Page-level text extractions:
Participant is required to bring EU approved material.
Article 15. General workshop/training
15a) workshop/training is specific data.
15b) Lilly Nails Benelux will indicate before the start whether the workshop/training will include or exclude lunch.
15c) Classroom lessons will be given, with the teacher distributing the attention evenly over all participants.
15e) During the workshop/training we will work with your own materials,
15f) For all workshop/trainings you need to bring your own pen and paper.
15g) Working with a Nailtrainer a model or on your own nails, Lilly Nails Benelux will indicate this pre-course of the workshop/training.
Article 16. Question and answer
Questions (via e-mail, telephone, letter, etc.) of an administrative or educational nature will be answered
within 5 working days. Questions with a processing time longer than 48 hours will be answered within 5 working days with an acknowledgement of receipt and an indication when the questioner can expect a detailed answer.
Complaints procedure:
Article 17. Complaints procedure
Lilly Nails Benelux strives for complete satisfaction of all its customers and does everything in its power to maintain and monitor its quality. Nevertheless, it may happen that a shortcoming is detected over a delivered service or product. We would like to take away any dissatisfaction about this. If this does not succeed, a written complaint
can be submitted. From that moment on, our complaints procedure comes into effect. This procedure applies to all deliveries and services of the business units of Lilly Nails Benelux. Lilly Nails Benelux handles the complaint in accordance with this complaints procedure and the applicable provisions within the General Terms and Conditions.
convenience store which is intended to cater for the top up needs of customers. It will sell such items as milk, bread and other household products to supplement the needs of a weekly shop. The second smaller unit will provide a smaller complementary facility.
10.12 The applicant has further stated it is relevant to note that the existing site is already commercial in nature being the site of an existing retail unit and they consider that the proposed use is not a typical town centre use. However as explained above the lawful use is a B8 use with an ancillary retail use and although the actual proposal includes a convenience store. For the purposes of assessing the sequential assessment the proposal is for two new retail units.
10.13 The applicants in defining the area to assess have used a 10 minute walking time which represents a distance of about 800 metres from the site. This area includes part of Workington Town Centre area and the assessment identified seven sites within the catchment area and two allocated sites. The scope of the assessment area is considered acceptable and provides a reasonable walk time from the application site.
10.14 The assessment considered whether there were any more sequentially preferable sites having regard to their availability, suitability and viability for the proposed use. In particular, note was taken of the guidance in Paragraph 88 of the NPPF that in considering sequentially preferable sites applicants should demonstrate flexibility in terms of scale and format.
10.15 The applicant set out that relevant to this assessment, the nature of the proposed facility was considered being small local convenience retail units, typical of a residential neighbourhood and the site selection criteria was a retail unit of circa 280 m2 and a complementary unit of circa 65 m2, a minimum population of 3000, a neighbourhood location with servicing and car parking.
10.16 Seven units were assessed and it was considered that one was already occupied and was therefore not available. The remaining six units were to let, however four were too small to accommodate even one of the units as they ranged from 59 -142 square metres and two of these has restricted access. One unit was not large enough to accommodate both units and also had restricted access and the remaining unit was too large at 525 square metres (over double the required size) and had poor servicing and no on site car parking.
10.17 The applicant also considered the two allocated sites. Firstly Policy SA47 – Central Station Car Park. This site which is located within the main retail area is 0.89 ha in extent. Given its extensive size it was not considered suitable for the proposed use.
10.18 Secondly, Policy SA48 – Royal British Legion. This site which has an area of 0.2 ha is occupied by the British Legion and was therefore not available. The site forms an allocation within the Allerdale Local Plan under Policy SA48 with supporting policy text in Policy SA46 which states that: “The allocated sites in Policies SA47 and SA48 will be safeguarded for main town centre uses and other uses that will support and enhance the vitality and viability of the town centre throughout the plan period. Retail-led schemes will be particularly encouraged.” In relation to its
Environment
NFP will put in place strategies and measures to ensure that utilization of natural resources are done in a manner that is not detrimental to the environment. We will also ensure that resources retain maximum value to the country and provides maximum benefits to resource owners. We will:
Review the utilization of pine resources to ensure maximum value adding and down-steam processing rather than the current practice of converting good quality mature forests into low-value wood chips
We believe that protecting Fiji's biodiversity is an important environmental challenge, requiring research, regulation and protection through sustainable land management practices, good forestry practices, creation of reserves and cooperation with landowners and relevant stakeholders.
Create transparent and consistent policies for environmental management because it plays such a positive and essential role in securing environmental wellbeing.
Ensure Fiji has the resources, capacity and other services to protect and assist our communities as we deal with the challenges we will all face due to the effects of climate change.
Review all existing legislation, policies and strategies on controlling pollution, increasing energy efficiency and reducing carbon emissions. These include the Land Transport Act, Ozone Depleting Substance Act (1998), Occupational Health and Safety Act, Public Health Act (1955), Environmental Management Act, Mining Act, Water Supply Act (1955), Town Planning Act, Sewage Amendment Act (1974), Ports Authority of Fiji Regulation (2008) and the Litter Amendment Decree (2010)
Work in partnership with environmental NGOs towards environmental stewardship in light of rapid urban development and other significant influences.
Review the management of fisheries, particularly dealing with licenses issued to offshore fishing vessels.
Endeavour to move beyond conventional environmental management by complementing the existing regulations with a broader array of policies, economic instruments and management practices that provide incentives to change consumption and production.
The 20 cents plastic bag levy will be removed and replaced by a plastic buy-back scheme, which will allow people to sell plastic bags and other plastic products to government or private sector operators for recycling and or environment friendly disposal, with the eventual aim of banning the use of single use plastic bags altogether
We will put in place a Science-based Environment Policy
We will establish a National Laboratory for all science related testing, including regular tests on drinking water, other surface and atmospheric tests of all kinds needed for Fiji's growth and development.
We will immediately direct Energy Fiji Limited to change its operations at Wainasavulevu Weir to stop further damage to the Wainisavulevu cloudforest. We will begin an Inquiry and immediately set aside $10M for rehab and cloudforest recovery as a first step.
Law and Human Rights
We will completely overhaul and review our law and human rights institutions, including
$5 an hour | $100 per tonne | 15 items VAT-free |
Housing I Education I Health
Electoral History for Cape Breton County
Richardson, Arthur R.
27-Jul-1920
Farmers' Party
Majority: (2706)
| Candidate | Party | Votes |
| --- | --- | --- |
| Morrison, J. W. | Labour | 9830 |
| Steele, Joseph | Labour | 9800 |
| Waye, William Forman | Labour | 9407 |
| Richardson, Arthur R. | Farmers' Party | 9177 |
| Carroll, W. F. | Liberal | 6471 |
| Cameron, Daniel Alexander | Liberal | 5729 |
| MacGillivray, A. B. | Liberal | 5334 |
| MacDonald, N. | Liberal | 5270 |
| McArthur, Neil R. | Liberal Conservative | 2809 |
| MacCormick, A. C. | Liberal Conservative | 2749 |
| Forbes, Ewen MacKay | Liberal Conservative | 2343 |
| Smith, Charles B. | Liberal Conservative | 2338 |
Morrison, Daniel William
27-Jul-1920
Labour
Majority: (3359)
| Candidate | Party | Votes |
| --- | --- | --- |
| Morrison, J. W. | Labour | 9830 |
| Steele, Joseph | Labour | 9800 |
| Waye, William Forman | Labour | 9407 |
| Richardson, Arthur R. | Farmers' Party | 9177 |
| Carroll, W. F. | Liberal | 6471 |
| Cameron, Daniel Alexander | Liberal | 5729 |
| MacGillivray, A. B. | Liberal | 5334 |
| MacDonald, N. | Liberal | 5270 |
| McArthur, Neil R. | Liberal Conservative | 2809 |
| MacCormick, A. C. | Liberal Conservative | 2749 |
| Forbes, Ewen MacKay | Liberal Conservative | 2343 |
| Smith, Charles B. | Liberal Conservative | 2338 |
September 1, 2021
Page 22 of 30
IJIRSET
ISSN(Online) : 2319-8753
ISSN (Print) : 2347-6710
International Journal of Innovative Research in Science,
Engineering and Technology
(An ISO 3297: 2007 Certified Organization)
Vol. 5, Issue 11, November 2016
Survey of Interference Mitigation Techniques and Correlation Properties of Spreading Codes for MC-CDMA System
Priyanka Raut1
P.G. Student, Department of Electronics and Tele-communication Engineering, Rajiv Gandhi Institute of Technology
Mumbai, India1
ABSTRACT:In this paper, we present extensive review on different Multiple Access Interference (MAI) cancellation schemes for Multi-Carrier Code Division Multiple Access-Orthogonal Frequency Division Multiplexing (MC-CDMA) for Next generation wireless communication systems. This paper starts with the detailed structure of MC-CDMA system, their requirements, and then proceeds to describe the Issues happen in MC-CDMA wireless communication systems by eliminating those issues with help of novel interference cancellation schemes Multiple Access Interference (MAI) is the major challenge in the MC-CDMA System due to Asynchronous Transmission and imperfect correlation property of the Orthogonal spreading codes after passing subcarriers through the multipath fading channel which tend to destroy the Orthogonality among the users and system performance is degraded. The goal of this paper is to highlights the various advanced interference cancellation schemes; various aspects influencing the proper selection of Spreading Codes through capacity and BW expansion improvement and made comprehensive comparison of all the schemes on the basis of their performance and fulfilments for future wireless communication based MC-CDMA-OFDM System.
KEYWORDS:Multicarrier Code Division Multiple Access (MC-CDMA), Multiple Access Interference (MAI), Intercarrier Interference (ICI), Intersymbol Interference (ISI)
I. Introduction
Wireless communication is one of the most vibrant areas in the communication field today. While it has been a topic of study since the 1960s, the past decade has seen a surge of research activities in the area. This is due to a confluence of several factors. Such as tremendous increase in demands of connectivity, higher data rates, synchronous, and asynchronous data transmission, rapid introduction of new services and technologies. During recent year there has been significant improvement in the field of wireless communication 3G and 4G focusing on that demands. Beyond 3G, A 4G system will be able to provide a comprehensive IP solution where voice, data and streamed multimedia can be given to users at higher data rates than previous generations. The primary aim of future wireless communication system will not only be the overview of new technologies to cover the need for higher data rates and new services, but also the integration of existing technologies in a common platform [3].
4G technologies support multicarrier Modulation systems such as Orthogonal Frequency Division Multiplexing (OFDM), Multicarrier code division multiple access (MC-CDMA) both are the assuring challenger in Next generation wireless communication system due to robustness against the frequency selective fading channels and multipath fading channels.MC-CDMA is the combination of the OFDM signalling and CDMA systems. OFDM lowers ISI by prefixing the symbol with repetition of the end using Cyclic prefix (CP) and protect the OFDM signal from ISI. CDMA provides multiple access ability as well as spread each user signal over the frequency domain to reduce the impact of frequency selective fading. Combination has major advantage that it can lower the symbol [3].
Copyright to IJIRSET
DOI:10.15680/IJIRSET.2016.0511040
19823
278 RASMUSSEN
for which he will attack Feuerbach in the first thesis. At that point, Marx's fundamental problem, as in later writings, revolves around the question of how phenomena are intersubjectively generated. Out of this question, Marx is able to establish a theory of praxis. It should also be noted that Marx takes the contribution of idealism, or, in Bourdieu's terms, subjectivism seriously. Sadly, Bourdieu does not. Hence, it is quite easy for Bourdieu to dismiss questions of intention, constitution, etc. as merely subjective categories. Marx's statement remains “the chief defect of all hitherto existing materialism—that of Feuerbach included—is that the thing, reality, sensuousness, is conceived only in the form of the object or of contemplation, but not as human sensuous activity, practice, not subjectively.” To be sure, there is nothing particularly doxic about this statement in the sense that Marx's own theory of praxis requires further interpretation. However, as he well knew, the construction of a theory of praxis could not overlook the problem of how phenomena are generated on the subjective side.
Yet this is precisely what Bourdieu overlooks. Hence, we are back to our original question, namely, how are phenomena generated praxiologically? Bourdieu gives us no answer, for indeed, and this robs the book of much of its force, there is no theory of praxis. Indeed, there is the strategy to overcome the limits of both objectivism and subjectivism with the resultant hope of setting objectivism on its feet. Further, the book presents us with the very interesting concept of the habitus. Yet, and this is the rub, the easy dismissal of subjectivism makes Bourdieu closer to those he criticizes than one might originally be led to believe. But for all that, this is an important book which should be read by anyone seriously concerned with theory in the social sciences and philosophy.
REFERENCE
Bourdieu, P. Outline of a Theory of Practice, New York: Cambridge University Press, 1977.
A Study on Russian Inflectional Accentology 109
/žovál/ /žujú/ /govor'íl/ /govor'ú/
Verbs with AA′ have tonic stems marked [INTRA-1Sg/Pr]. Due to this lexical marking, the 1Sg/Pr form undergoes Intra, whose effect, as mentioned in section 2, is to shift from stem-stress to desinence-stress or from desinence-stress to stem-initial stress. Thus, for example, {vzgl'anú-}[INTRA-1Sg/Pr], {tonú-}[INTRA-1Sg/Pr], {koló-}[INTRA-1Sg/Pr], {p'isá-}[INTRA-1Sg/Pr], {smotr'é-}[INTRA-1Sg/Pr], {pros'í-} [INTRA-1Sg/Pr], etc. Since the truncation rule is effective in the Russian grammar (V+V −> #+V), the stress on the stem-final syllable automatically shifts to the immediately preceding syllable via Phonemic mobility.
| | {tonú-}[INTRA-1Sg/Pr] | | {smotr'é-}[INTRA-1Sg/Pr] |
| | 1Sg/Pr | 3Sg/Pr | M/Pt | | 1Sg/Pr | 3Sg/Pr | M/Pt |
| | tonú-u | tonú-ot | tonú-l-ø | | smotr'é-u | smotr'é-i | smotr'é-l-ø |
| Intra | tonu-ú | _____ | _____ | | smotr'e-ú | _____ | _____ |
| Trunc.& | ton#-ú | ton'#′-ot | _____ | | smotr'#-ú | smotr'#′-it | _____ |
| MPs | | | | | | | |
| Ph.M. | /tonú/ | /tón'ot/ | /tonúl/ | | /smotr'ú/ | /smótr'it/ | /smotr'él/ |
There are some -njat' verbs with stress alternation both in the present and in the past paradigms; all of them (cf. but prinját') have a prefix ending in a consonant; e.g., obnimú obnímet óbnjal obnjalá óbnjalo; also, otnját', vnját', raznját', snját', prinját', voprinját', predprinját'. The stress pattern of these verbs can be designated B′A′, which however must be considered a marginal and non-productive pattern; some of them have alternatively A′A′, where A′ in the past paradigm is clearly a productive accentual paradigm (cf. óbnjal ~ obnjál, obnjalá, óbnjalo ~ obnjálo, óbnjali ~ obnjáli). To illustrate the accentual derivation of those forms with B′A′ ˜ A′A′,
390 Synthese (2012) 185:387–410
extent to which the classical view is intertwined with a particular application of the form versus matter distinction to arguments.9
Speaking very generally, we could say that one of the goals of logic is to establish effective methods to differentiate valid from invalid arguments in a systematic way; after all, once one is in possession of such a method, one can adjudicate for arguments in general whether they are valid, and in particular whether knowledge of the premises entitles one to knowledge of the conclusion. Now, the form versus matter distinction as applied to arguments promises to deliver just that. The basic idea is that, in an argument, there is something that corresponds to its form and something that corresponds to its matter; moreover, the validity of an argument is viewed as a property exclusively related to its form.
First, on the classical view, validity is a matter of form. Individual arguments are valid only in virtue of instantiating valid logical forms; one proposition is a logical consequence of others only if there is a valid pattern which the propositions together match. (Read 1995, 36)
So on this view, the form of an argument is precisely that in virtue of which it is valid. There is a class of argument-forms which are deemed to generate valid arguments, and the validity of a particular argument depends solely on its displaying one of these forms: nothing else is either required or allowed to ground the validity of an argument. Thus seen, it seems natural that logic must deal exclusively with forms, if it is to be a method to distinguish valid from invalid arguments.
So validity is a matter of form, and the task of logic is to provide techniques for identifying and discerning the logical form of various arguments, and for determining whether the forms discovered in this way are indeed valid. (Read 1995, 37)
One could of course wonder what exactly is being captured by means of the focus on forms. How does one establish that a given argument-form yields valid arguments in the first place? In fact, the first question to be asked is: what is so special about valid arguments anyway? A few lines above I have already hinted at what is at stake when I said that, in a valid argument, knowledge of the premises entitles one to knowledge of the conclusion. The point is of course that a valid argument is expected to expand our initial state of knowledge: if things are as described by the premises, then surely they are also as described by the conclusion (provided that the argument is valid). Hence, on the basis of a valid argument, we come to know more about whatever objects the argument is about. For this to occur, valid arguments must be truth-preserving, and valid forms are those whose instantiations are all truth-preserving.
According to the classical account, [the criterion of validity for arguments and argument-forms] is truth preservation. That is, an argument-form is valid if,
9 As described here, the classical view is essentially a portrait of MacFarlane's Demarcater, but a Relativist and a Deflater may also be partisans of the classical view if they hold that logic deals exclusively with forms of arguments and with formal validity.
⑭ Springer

Assignment:
Go through the records from the first line and copy each one exactly, ending after the line that contains "15g) Working with". Give nothing else.

Answer box:
Participant is required to bring EU approved material.
Article 15. General workshop/training
15a) workshop/training is specific data.
15b) Lilly Nails Benelux will indicate before the start whether the workshop/training will include or exclude lunch.
15c) Classroom lessons will be given, with the teacher distributing the attention evenly over all participants.
15e) During the workshop/training we will work with your own materials,
15f) For all workshop/trainings you need to bring your own pen and paper.
15g) Working with a Nailtrainer a model or on your own nails, Lilly Nails Benelux will indicate this pre-course of the workshop/training.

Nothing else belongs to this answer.